Поэтому, отправляясь в Москву на очередную плановую конференцию ведущих пилотов ВВС, от доклада на которой отвертеться, несмотря на пребывание на другом конце континента не удалось, Воронов, глядя из иллюминатора транспортника на прекрасные южно–европейские пейзажи, мучительно размышлял над тактикой противодействия новой угрозе. Как ни крути, получалось, что если немецкие пилоты захотят уклониться от боя, то сделают это легко. А они не дураки лезть в маневренную схватку с заведомо более вертким противником!
Внезапно ему пришла в голову мысль проверить, как обстоят дела с нашими реактивными разработками. Хотя в последние полгода он почти не бывал в Москве, тем не менее знал, что конструкторское бюро Люльки еще в конце сорок второго провело успешные стендовые испытания первого полноценного турбореактивного двигателя с осевым компрессором, готового к установке в самолет. И конструкторские бюро Поликарпова и Яковлева еще осенью получили задания на разработку истребителей с этим движком, несмотря на его малый ресурс. Ресурс–то потихоньку увеличат, зато к тому времени можно отработать и всю остальную конструкцию реактивного самолета. Интересно, как продвигаются дела в этом направлении?
Быстренько закончив дела на конференции, он зашел в гости к Рычагову. Поговорив о фронтовых делах, рассказав о встречах с реактивным «Мессершмиттом» Андрей поинтересовался прогрессом в наших разработках. Главком охотно поделился новостями. Выяснилось, что Поликарпов задумал совершенно новую конструкцию, предельно оптимизированную под возникающие при использовании турбореактивного двигателя возможности. По описанию Рычагова выходило что–то среднее между имевшимися в прежней реальности машинами Миг–9 и Миг–15. Два двигателя, стреловидное крыло, мощное вооружение… Это будет настоящий зверь! Но сложность и новизна конструкции привели к тому, что пока КБ Поликарпова дальше макета не продвинулось.
Другое дело Яковлев. Он не стал гнаться за новизной, а просто взял и установил новый двигатель на свой Як–3. С минимальными переделками конструкции. В результате на испытательном аэродроме НИИ ВВС уже активно летало восемь таких машин. И хорошо летало!
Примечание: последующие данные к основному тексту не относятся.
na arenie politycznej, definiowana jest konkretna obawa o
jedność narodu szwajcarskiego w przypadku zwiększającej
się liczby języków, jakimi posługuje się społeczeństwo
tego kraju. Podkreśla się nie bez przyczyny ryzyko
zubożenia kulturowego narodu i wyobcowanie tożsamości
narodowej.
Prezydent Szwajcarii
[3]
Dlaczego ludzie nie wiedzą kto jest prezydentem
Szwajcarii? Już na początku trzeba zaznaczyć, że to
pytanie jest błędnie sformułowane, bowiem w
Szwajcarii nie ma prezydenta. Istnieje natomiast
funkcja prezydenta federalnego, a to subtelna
Один, правда, разбился из–за отказа двигателя, но летчик успел покинуть машину. Воронов, конечно, загорелся опробовать лично…
Уже следующим утром он был на месте, снабженный всеми необходимыми разрешениями. Получил подробный инструктаж от летчика–испытателя. Управление оказалось крайне легким, и если и отличалось от такового у своего поршневого «папы», то лишь в сторону упрощения. Ресурс двигателя, конечно, не радовал — десять часов. Много не налетаешь. Но двигателей было выпущено в достатке, так что испытательные полеты следовали один за другим.
Андрей легко поднял машину в воздух. Выполнил базовые маневры. Самолет слушался прекрасно, даже лучше, чем поршневой аналог. Да, устаревшая, хоть и усиленная конструкция с прямым крылом более тонкого профиля не позволяла разгоняться выше восьмисот двадцати километров в час, но на данный момент этого было достаточно. На опытном истребителе уже стояло вооружение — две двадцатитрехмиллиметровые пушки.
После посадки Воронов поделился впечатлениями с волнением ожидавшим его на земле конструктором:
- А как вы считаете — можно ли уже провести фронтовые испытания вашей машины? — неожиданно спросил еще взбудораженный непривычным полетом пилот.
- Считаю — можно! — с некоторой заминкой ответил Яковлев. Оно и понятно — с одной стороны — самые лучшие испытания, которые только можно пожелать боевому самолету. С другой — новая конструкция может таить в себе неизвестные еще дефекты, смертельно опасные в бою. Да и надежность двигателей Люльки, несмотря на все старания, была еще далека от требований к серийной машине.
Утряска вопроса во всех причастных к делу бюрократических инстанциях занял дня три. Никто не хотел брать на себя такую ответственность, даже Рычагова не удалось полностью убедить. Пришлось обратиться напрямую к Сталину, благо и Андрей, и Яковлев имели прямые выходы на Вождя. Тот позвонил Рычагову и бюрократическое колесо, наконец, завертелось.